El suplicio de una madre De Luis Ortega, con su hermana Julieta. Ser parte del clan Ortega es exponerse a las radiaciones de los rayos paparazzi: cada gesto, cada palabra, cada cacho de piel, cada discusión callejera son tomados como hipérbole de algo no muy bien definido, pero aún así impreso una y otra y otra vez. Luis Ortega (1980) entonces parece responder al chiquitaje con cine: Verano maldito , su nuevo filme, es una propuesta extrema, áspera, personal. Basado en un relato del escritor Yukio Mishima llamado Muerte en el estío , Ortega se anima a pisar un terreno movedizo y narra, con Alejandro Urdapilleta de coguionista (y una pequeña aparición), la historia de una madre que ha perdido a dos de sus tres hijos en un accidente en la costa. Pero Ortega elude la paz del original para tirarse al vacío de filmar la locura antes que el duelo. No busca la construcción del todo-va-a-estar bien: aprovecha lo imposible de comprender, esas ausencias, como pasaje hacía una extrañada lucidez que demuestra el sinsentido del día a día. La propuesta narrativa de Ortega es someternos a lo intempestivo de esa madre perdiendo la razón. Ella es Julieta Ortega. Y Ortega, hermana de Luis, se entrega por completo a su rol: se exhibe, se desnuda, se compromete. Hay en su sensualidad un contraste con ese infierno donde ahora camina. Es Julieta Ortega a quien Luis observa como sigilosamente: en su casa, en el jardín del hijo, en la cama. Pero más allá del gigante trabajo de Julieta el problema aparece cuando Luis sobrecarga su abismo. Como si no confiara en lo monstruoso, Ortega opta por aumentar la idea de locura, por ejemplo, desde el uso de música improvisada. Recurso que pareciera restarle potencia, forzar una lectura. En otros momentos, el sacrificio de Julieta Ortega es retratado mostrando la proeza actoral (por ejemplo, la escena del trío con los turistas) antes que pensando en cierta organicidad para construir la locura.
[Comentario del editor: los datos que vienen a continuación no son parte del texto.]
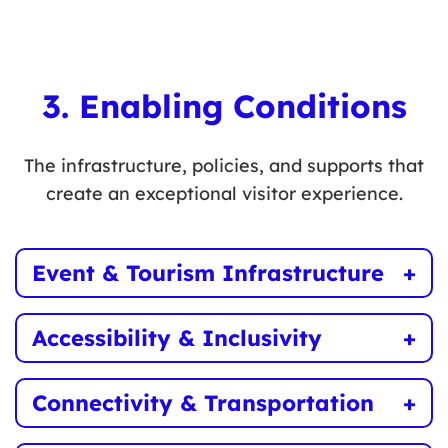
Expand year-round outdoor activities such as
water sports, cycling, and winter recreation.
3. Enabling Conditions
The infrastructure, policies, and supports that
create an exceptional visitor experience.
Event & Tourism Infrastructure
Improve venues, multi-use spaces, and public
Accessibility & Inclusivity
amenities to support tourism growth.
Ensure tourism experiences are accessible to
Connectivity & Transportation
all visitors, regardless of ability.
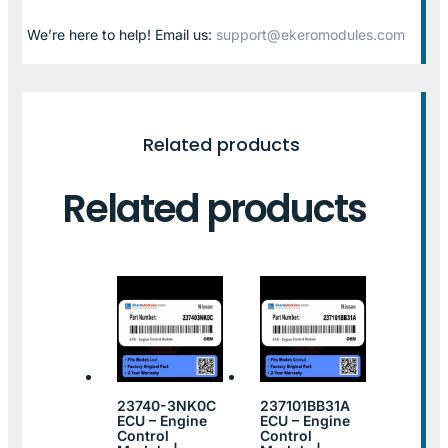
We’re here to help! Email us:
support@ekeromodules.com
Related products
Related products
23740-3NK0C
237101BB31A
ECU – Engine
ECU – Engine
Control
Control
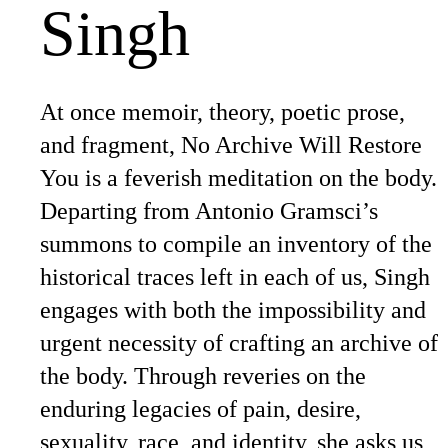
Singh
At once memoir, theory, poetic prose,
and fragment, No Archive Will Restore
You is a feverish meditation on the body.
Departing from Antonio Gramsci’s
summons to compile an inventory of the
historical traces left in each of us, Singh
engages with both the impossibility and
urgent necessity of crafting an archive of
the body. Through reveries on the
enduring legacies of pain, desire,
sexuality, race, and identity, she asks us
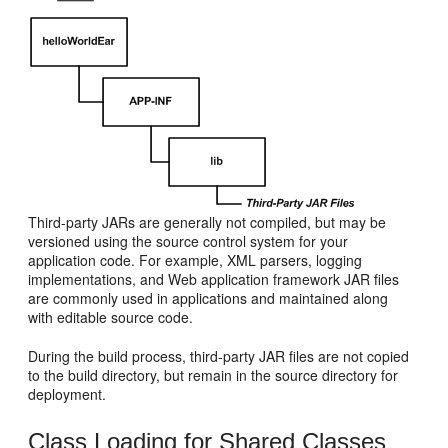
Third-party JARs are generally not compiled, but may be
versioned using the source control system for your
application code. For example, XML parsers, logging
implementations, and Web application framework JAR files
are commonly used in applications and maintained along
with editable source code.
During the build process, third-party JAR files are not copied
to the build directory, but remain in the source directory for
deployment.
Class Loading for Shared Classes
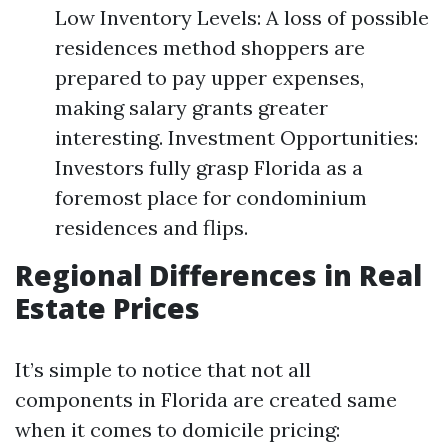
Low Inventory Levels: A loss of possible
residences method shoppers are
prepared to pay upper expenses,
making salary grants greater
interesting. Investment Opportunities:
Investors fully grasp Florida as a
foremost place for condominium
residences and flips.
Regional Differences in Real
Estate Prices
It’s simple to notice that not all
components in Florida are created same
when it comes to domicile pricing:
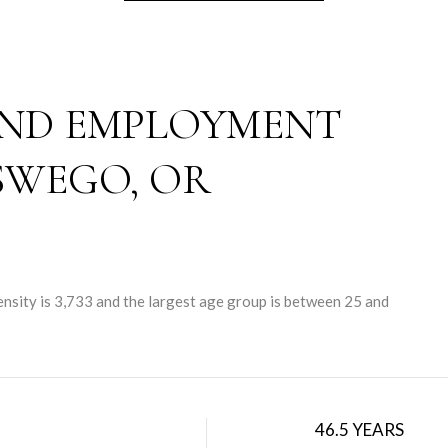
ND EMPLOYMENT
SWEGO, OR
sity is 3,733 and the largest age group is
between 25 and
46.5 YEARS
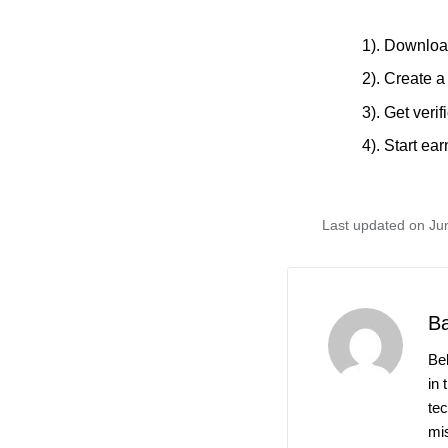
1). Downloa
2). Create a
3). Get verif
4). Start e
Last updated on Ju
B
Be
in 
te
mis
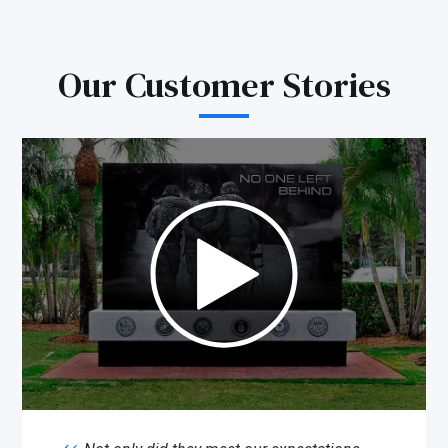
Our Customer Stories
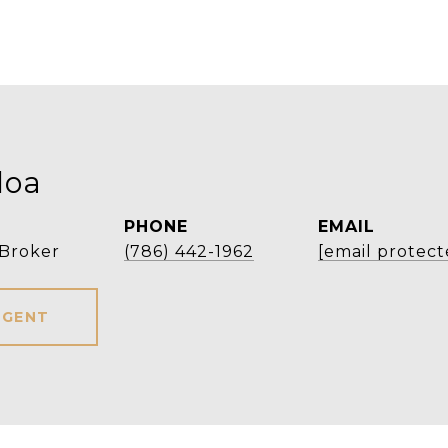
loa
PHONE
EMAIL
 Broker
(786) 442-1962
[email protect
AGENT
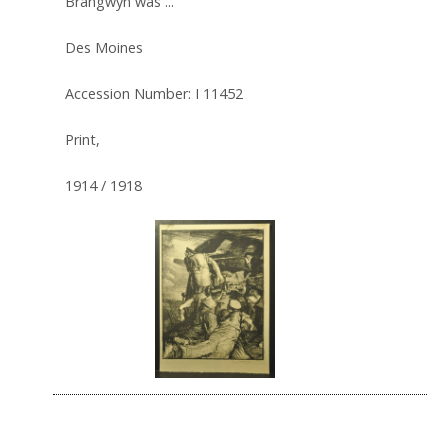
Brangwyn was ...
Des Moines
Accession Number: I 11452
Print,
1914 / 1918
O, al contrario, se deposita tanto en ella, en su cuerpo, que se hace difícil ver todo lo ajeno a ella como una caricatura (como sucede cuando su personaje se enoja en una fiesta de alta sociedad y explota contra la dueña de casa). Luis Ortega se muestra, se expone, y confía en el cine, quizás sobreescriba a nivel estético (substrayéndole fuerza al dolor y a la locura), pero hay algo en su ferocidad y su personalidad que lo diferencian del resto del cine argentino.